Semiparametric Efficiency in Convexity Constrained Single-Index Model

成果类型:
Article
署名作者:
Kuchibhotla, Arun K.; Patra, Rohit K.; Sen, Bodhisattva
署名单位:
Carnegie Mellon University; State University System of Florida; University of Florida; Columbia University
刊物名称:
JOURNAL OF THE AMERICAN STATISTICAL ASSOCIATION
ISSN/ISSBN:
0162-1459
DOI:
10.1080/01621459.2021.1927741
发表日期:
2023
页码:
272-286
关键词:
regression differentiability estimators projection monotone rates
摘要:
We consider estimation and inference in a single-index regression model with an unknown convex link function.

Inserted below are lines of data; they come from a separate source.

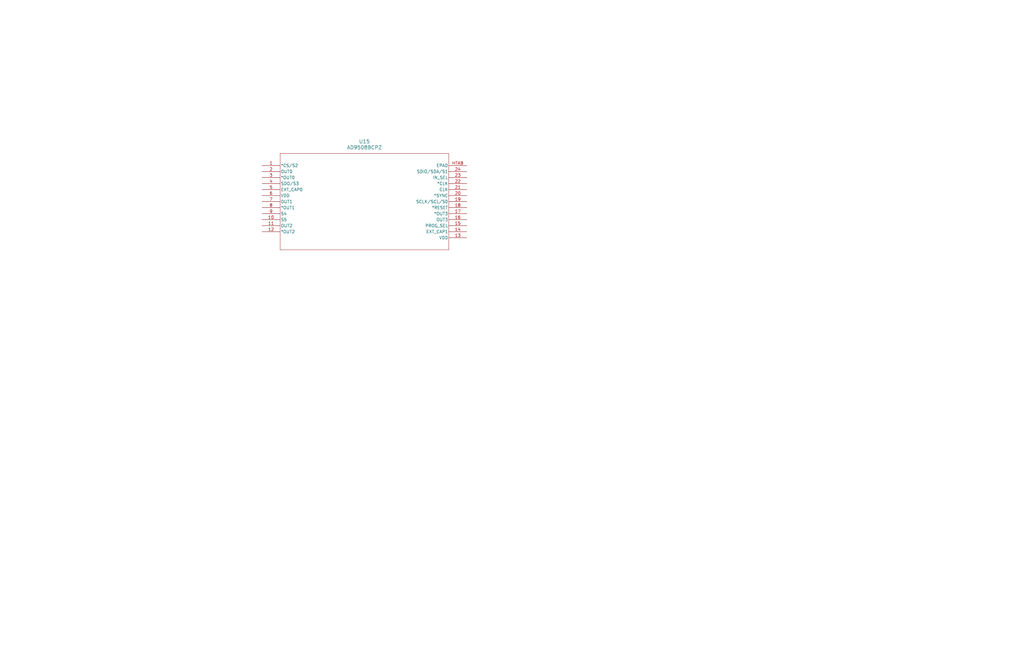
<source format=kicad_sch>
(kicad_sch
	(version 20250114)
	(generator "eeschema")
	(generator_version "9.0")
	(uuid "025a92e3-e9c8-4e09-bab6-8f5b37e39756")
	(paper "B")
	(title_block
		(title "Audio Clock Fanout Buffer for ADCs and DACs")
		(date "2026-01-03")
		(rev "0.0")
		(company "Andy McCann KA3KAF and Doug McCann KA3KAG")
	)
	
	(symbol
		(lib_id "AD9508:AD9508BCPZ")
		(at 110.49 69.85 0)
		(unit 1)
		(exclude_from_sim no)
		(in_bom yes)
		(on_board yes)
		(dnp no)
		(fields_autoplaced yes)
		(uuid "e0d3ddcb-ad05-43d7-a33b-2bd1d3fcd8ee")
		(property "Reference" "U15"
			(at 153.67 59.69 0)
			(effects
				(font
					(size 1.524 1.524)
				)
			)
		)
		(property "Value" "AD9508BCPZ"
			(at 153.67 62.23 0)
			(effects
				(font
					(size 1.524 1.524)
				)
			)
		)
		(property "Footprint" "CP_24_7_ADI"
			(at 110.49 69.85 0)
			(effects
				(font
					(size 1.27 1.27)
					(italic yes)
				)
				(hide yes)
			)
		)
		(property "Datasheet" "https://www.analog.com/media/en/technical-documentation/data-sheets/AD9508.pdf"
			(at 110.49 69.85 0)
			(effects
				(font
					(size 1.27 1.27)
					(italic yes)
				)
				(hide yes)
			)
		)
		(property "Description" ""
			(at 110.49 69.85 0)
			(effects
				(font
					(size 1.27 1.27)
				)
				(hide yes)
			)
		)
		(pin "22"
			(uuid "9ca49864-fa1b-4c36-95e1-1456afef6621")
		)
		(pin "8"
			(uuid "4fd981df-5037-4720-8489-55c980bcdbfa")
		)
		(pin "15"
			(uuid "483973b3-736d-4446-9984-2a0666593cd8")
		)
		(pin "24"
			(uuid "9189a8e6-24fe-4346-aa3c-8f5516582ea3")
		)
		(pin "21"
			(uuid "b0e370e9-15f7-40cc-8560-c0c006225e19")
		)
		(pin "16"
			(uuid "a34fc2a7-0ddb-4c49-b3eb-03c8f2c3ae29")
		)
		(pin "17"
			(uuid "8873e6fa-1a01-4d05-aafe-f6fcad62022f")
		)
		(pin "6"
			(uuid "7bf3caeb-1977-4051-9c18-91bbf6592fb7")
		)
		(pin "5"
			(uuid "53df637f-5a71-4031-81cb-4a78dece5807")
		)
		(pin "1"
			(uuid "840bc8a8-fdf8-42f1-8c3b-71d5a0be50cc")
		)
		(pin "7"
			(uuid "88aefcd7-0bc2-4781-a5cc-9cc38dfb80f6")
		)
		(pin "2"
			(uuid "04725a35-cf8f-44b5-a169-6453badee384")
		)
		(pin "10"
			(uuid "770f1c48-143d-4163-8239-2ab974b6338c")
		)
		(pin "23"
			(uuid "93577ac8-7382-443f-b0c1-a9041ae8171a")
		)
		(pin "9"
			(uuid "357412c0-5b52-4e51-888e-f5fb31222214")
		)
		(pin "14"
			(uuid "9eb35b5c-95ff-4ee8-9463-6efc2864d13f")
		)
		(pin "13"
			(uuid "ace2e93f-8a65-4e90-bc0b-1a72d6fd5c28")
		)
		(pin "20"
			(uuid "d8807bbd-f13a-4306-89fa-aeb9bf4a901d")
		)
		(pin "HTAB"
			(uuid "e1fc1f01-e0b2-4261-8df9-343edf192004")
		)
		(pin "4"
			(uuid "0a6bf711-2a63-4a33-b564-d2466dfaf4dc")
		)
		(pin "12"
			(uuid "2a43fb95-d3f5-4fc0-936c-010b4ea7e220")
		)
		(pin "11"
			(uuid "780858ad-44fa-468d-91bb-5d0c14e35b46")
		)
		(pin "19"
			(uuid "a84c00d5-2fd1-48a2-ae72-181ab7a4808b")
		)
		(pin "3"
			(uuid "40289d18-78e8-480d-af32-10b1a29941f7")
		)
		(pin "18"
			(uuid "a86c04fd-2b45-470d-81d5-7cf822b9e983")
		)
		(instances
			(project ""
				(path "/fe42ca2f-2bb8-4d5a-9e84-807788ed632f/ea1efef5-9a17-4347-a6bd-c783dedda463"
					(reference "U15")
					(unit 1)
				)
			)
		)
	)
)

</source>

We introduce a convex and Lipschitz constrained least-square estimator (CLSE) for both the parametric and the nonparametric components given independent and identically distributed observations. We prove the consistency and find the rates of convergence of the CLSE when the errors are assumed to have only q >= 2 moments and are allowed to depend on the covariates. When q >= 5, we establish n(-1/2)-rate of convergence and asymptotic normality of the estimator of the parametric component. Moreover, the CLSE is proved to be semiparametrically efficient if the errors happen to be homoscedastic. We develop and implement a numerically stable and computationally fast algorithm to compute our proposed estimator in the R package simest. We illustrate our methodology through extensive simulations and data analysis. Finally, our proof of efficiency is geometric and provides a general framework that can be used to prove efficiency of estimators in a wide variety of semiparametric models even when they do not satisfy the efficient score equation directly. Supplementary files for this article are available online.